Apesar dos desafios para a aplicação, especialistas acreditam que a IA vai fazer parte do futuro da educação. Nessa corrida, quem sai na frente se prepara melhor para o que está por vir. Foi essa a visão do SESI/RN ao implementar o uso da tecnologia em três de suas unidades: São Gonçalo do Amarante, Macau e Mossoró. Há dois anos, alunos e professores começaram a usar a Letrus, uma plataforma de correção de textos que contribui para o aperfeiçoamento da escrita por meio da Inteligência Artificial.
“O SESI começou a integrar a inteligência artificial nas salas de aula em 2022. A principal razão para essa integração é o potencial da IA em melhorar a qualidade do ensino e facilitar o trabalho dos professores. A IA ajuda a automatizar processos burocráticos, aprimorar a aprendizagem dos alunos e fornecer feedback personalizado”, explica a gerente executiva de Educação do SESI/RN, Ana Karenine Medina.
A plataforma é utilizada em turmas do ensino fundamental e médio do Sesi Escola. Do 6º ao 8º ano, os alunos produzem textos de diferentes gêneros, como conto, crônica e resenha. A partir do 9º ano até o 3º do ensino médio o foco é na produção do texto dissertativo-argumentativo, cobrado no Exame Nacional do Ensino Médio (Enem).
O funcionamento é mais simples do que se imagina. A Letrus possui um cronograma e já sugere temas para a escrita da redação. Os estudantes passam por uma preparação, tendo acesso a conteúdos e respondendo a questionário sobre o assunto abordado, para só então, digitar o texto e enviar à plataforma.
“Não é só a escrita; eles passam por um processo de conhecimento do tema antes de iniciar a correção e eu tenho acesso a isso.
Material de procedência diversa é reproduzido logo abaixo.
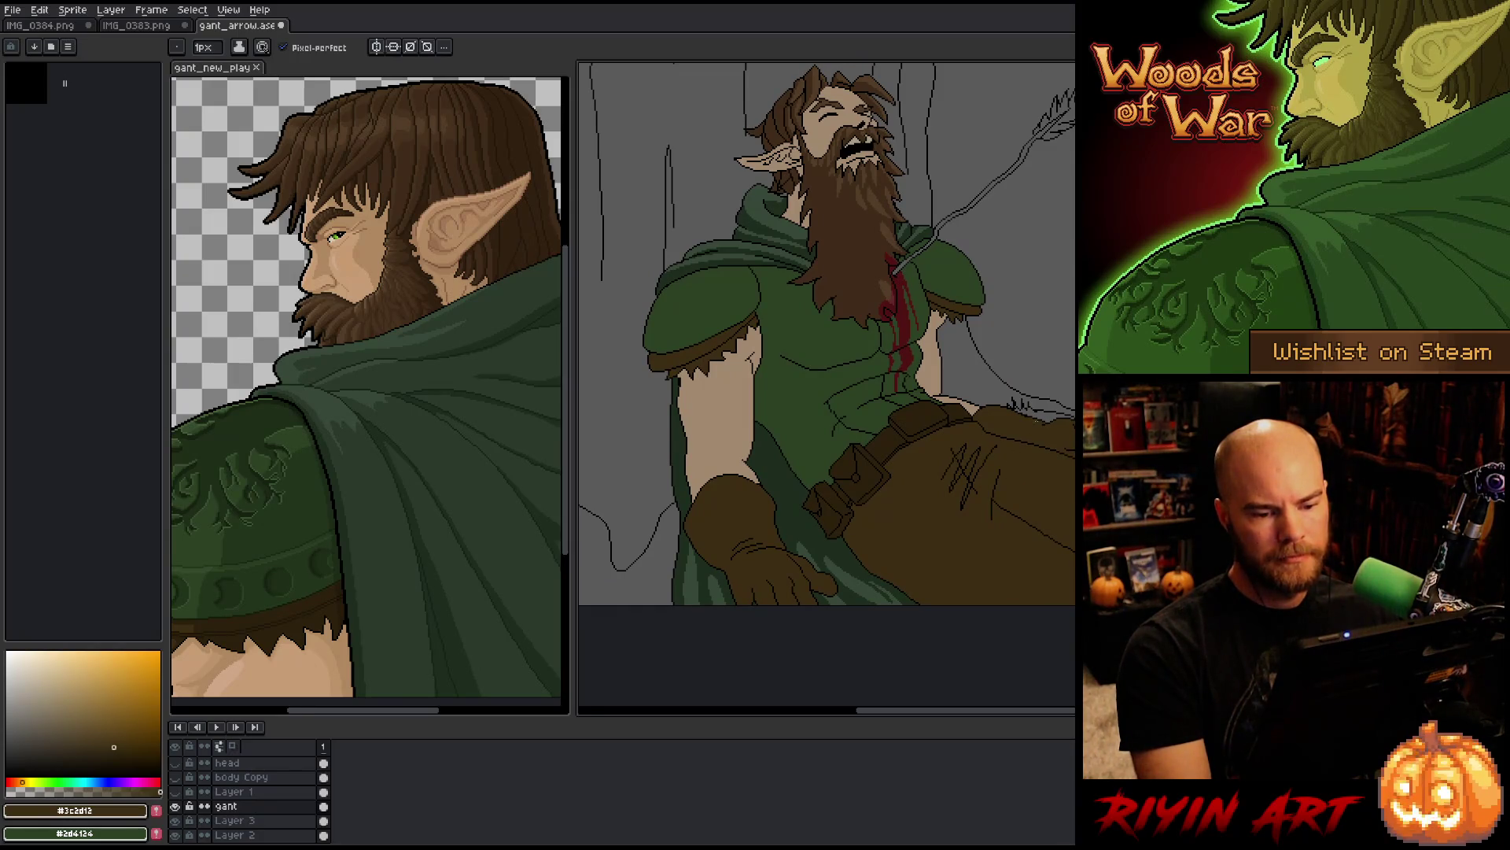
pyautogui.scroll(-1, 1040, 425)
pyautogui.scroll(5, 984, 413)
Sei se eles erraram, se acertaram. Na hora da escrita, eu vou acompanhando, e consigo ver, por exemplo, que determinado aluno está com 30% da sua escrita pronta. E quando ele finaliza, e fecha o processo, eu tenho acesso a todo o escopo da redação dele”, detalha Bento Lécio, professor do SESI Mossoró.
DE INIMIGA A ALIADA
Para implementar a IA no dia a dia dos alunos, a preocupação inicial do SESI foi capacitar os professores para que eles aprendessem a dominar a plataforma e, assim, conseguissem extrair todo o potencial que ela tem a oferecer. O começo dessa parceria, no entanto, não foi tão amistoso. O primeiro contato dos docentes com a Letrus causou estranhamento e o medo da substituição do homem pela máquina.
“Eu estava acostumado com a função manual, e de repente, vi uma inteligência que é capaz de desempenhar esse trabalho humano. Veio a preocupação, né? ‘Nossa, eles estão ocupando o nosso espaço. Se hoje já temos uma inteligência que é capaz de fazer isso, então como vai ser amanhã? O que ela não será capaz de fazer?”, relembra Laerty.
Para Bento, o sentimento foi o mesmo. Com mais de 20 anos de profissão, o professor de semblante sereno faz sucesso com os alunos, que o param no corredor para tirar dúvidas e até bajular, a fim de descobrir as notas das provas. Os anos de experiência ensinaram a ele que quando o assunto é educação, é inevitável se adequar às tecnologias que surgem.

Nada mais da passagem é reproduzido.